(Activity)
When a line in the data below includes "мужчину", pick it out and copy it.

------

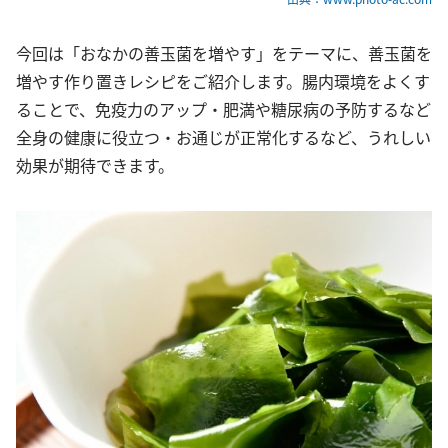
今回は「おなかの善玉菌を増やす」をテーマに、善玉菌を
増やす作り置きレシピをご紹介します。腸内環境をよくす
ることで、免疫力のアップ・肥満や糖尿病の予防するなど
全身の健康に役立つ・お通じが正常化するなど、うれしい
効果が期待できます。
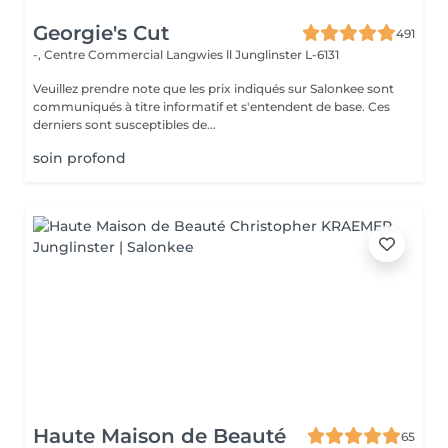
Georgie's Cut
491
-, Centre Commercial Langwies ll
Junglinster L-6131
Veuillez prendre note que les prix indiqués sur Salonkee sont
communiqués à titre informatif et s'entendent de base. Ces
derniers sont susceptibles de...
soin profond
Haute Maison de Beauté
65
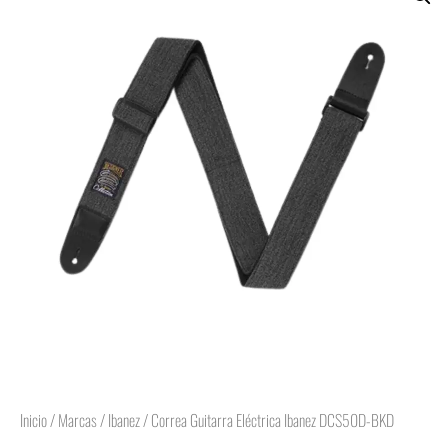
Inicio
/
Marcas
/
Ibanez
/ Correa Guitarra Eléctrica Ibanez DCS50D-BKD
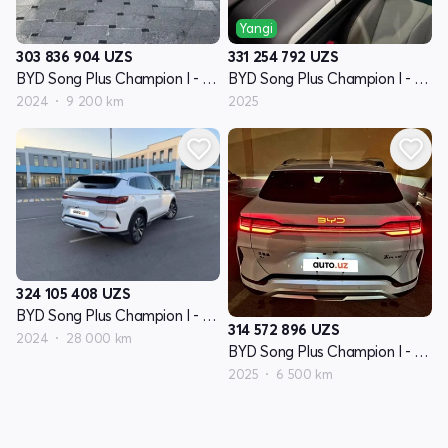
Yangi
303 836 904
UZS
331 254 792
UZS
BYD Song Plus Champion I - avlod
BYD Song Plus Champion I - avlod
2024
9 200 km
2025
324 105 408
UZS
BYD Song Plus Champion I - avlod
314 572 896
UZS
2024
28 000 km
BYD Song Plus Champion I - avlod
2025
6 500 km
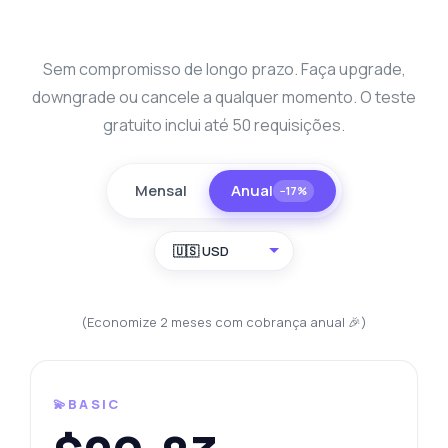
Sem compromisso de longo prazo. Faça upgrade,
downgrade ou cancele a qualquer momento. O teste
gratuito inclui até 50 requisições.
Mensal
Anual
−17%
🇺🇸 USD
(Economize 2 meses com cobrança anual 🎉)
💫BASIC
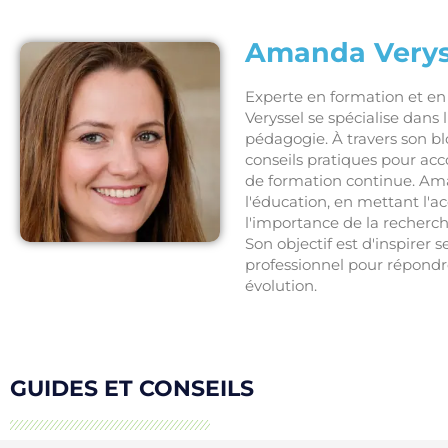
Amanda Verys
Experte en formation et 
Veryssel se spécialise dans
pédagogie. À travers son bl
conseils pratiques pour ac
de formation continue. Ama
l'éducation, en mettant l'
l'importance de la recherc
Son objectif est d'inspirer 
professionnel pour répond
évolution.
GUIDES ET CONSEILS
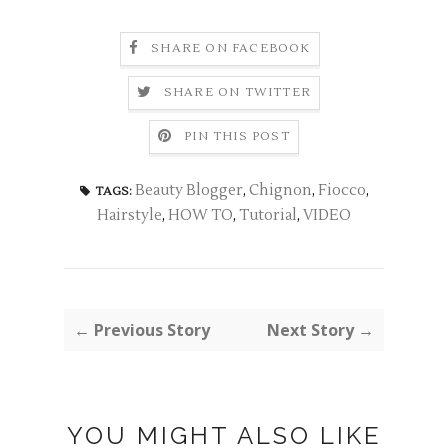
SHARE ON FACEBOOK
SHARE ON TWITTER
PIN THIS POST
Beauty Blogger
,
Chignon
,
Fiocco
,
TAGS:
Hairstyle
,
HOW TO
,
Tutorial
,
VIDEO
← Previous Story
Next Story →
YOU MIGHT ALSO LIKE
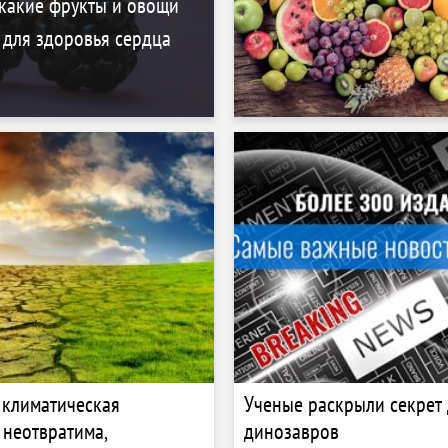
 какие фрукты и овощи
 для здоровья сердца
 климатическая
Ученые раскрыли секрет
 неотвратима,
динозавров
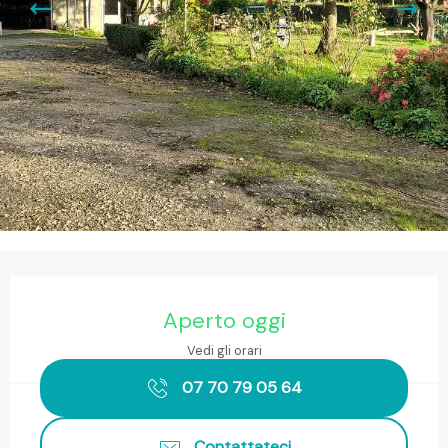
Orari e contatti
Aperto oggi
Vedi gli orari
07 70 79 05 64
Contattateci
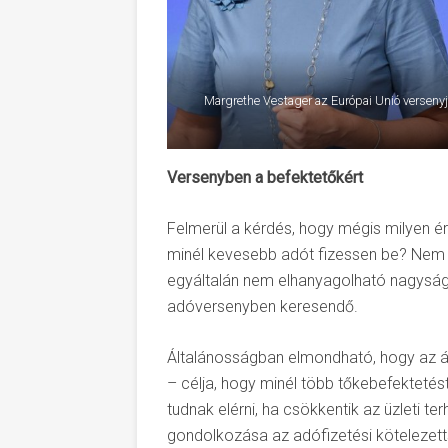
Margrethe Vestager az Európai Unió versenyj
Versenyben a befektetőkért
Felmerül a kérdés, hogy mégis milyen ér
minél kevesebb adót fizessen be? Nem p
egyáltalán nem elhanyagolható nagyság
adóversenyben keresendő.
Általánosságban elmondható, hogy az á
– célja, hogy minél több tőkebefekteté
tudnak elérni, ha csökkentik az üzleti ter
gondolkozása az adófizetési kötelezetts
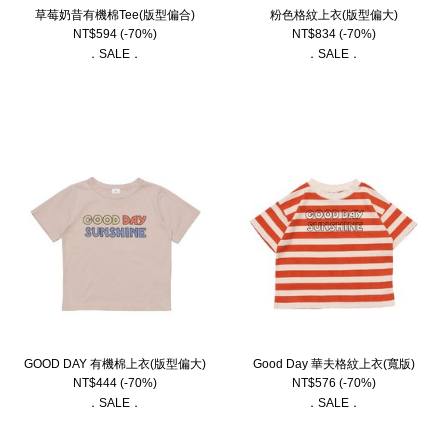
草莓奶昔有機棉Tee(版型偏合)
粉色格紋上衣(版型偏大)
NT$
594
(-70%)
NT$
834
(-70%)
．SALE．
．SALE．
GOOD DAY 有機棉上衣(版型偏大)
Good Day 華夫格紋上衣(寬版)
NT$
444
(-70%)
NT$
576
(-70%)
．SALE．
．SALE．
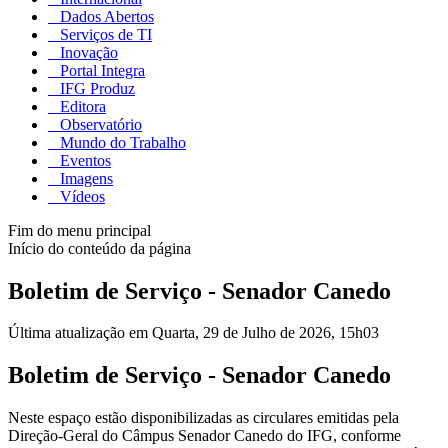
Dados Abertos
Serviços de TI
Inovação
Portal Integra
IFG Produz
Editora
Observatório
Mundo do Trabalho
Eventos
Imagens
Vídeos
Fim do menu principal
Início do conteúdo da página
Boletim de Serviço - Senador Canedo
Última atualização em Quarta, 29 de Julho de 2026, 15h03
Boletim de Serviço - Senador Canedo
Neste espaço estão disponibilizadas as circulares emitidas pela
Direção-Geral do Câmpus Senador Canedo do IFG, conforme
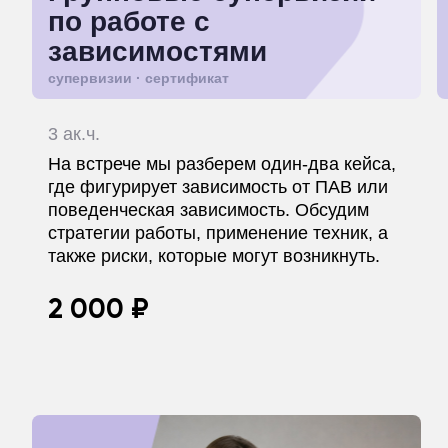
по работе с
зависимостями
супервизии · сертификат
3 ак.ч.
На встрече мы разберем один-два кейса,
где фигурирует зависимость от ПАВ или
поведенческая зависимость. Обсудим
стратегии работы, применение техник, а
также риски, которые могут возникнуть.
2 000 ₽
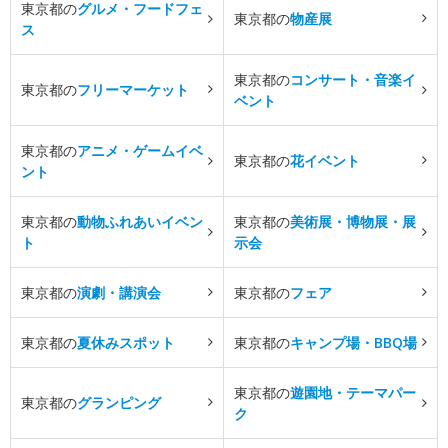
東京都の
グルメ・フードフェ
東京都の
物産展
ス
東京都の
コンサート・音楽イ
東京都の
フリーマーケット
ベント
東京都の
アニメ・ゲームイベ
東京都の
花イベント
ント
東京都の
動物ふれあいイベン
東京都の
美術展・博物展・展
ト
示会
東京都の
演劇・講演会
東京都の
フェア
東京都の
夏休みスポット
東京都の
キャンプ場・BBQ場
東京都の
遊園地・テーマパー
東京都の
グランピング
ク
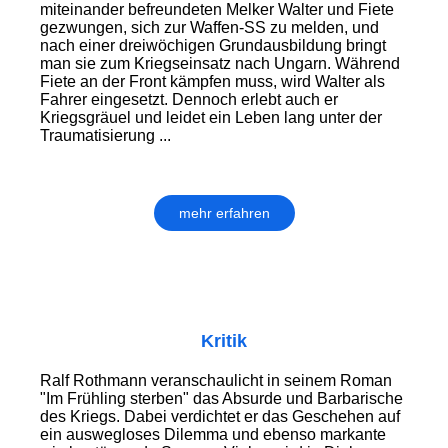
miteinander befreundeten Melker Walter und Fiete
gezwungen, sich zur Waffen-SS zu melden, und
nach einer dreiwöchigen Grundausbildung bringt
man sie zum Kriegseinsatz nach Ungarn. Während
Fiete an der Front kämpfen muss, wird Walter als
Fahrer eingesetzt. Dennoch erlebt auch er
Kriegsgräuel und leidet ein Leben lang unter der
Traumatisierung ...
mehr erfahren
Kritik
Ralf Rothmann veranschaulicht in seinem Roman
"Im Frühling sterben" das Absurde und Barbarische
des Kriegs. Dabei verdichtet er das Geschehen auf
ein auswegloses Dilemma und ebenso markante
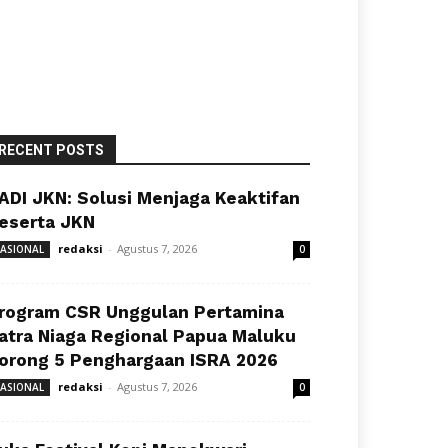
RECENT POSTS
ADI JKN: Solusi Menjaga Keaktifan
eserta JKN
redaksi
-
Agustus 7, 2026
ASIONAL
0
rogram CSR Unggulan Pertamina
atra Niaga Regional Papua Maluku
orong 5 Penghargaan ISRA 2026
redaksi
-
Agustus 7, 2026
ASIONAL
0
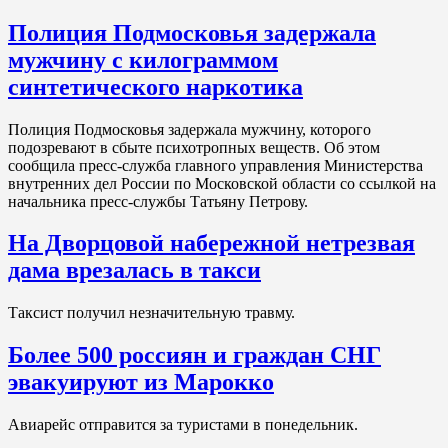
Полиция Подмосковья задержала
мужчину с килограммом
синтетического наркотика
Полиция Подмосковья задержала мужчину, которого
подозревают в сбыте психотропных веществ. Об этом
сообщила пресс-служба главного управления Министерства
внутренних дел России по Московской области со ссылкой на
начальника пресс-службы Татьяну Петрову.
На Дворцовой набережной нетрезвая
дама врезалась в такси
Таксист получил незначительную травму.
Более 500 россиян и граждан СНГ
эвакуируют из Марокко
Авиарейс отправится за туристами в понедельник.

------

(Solution to this task)
мужчину с килограммом
Полиция Подмосковья задержала мужчину, которого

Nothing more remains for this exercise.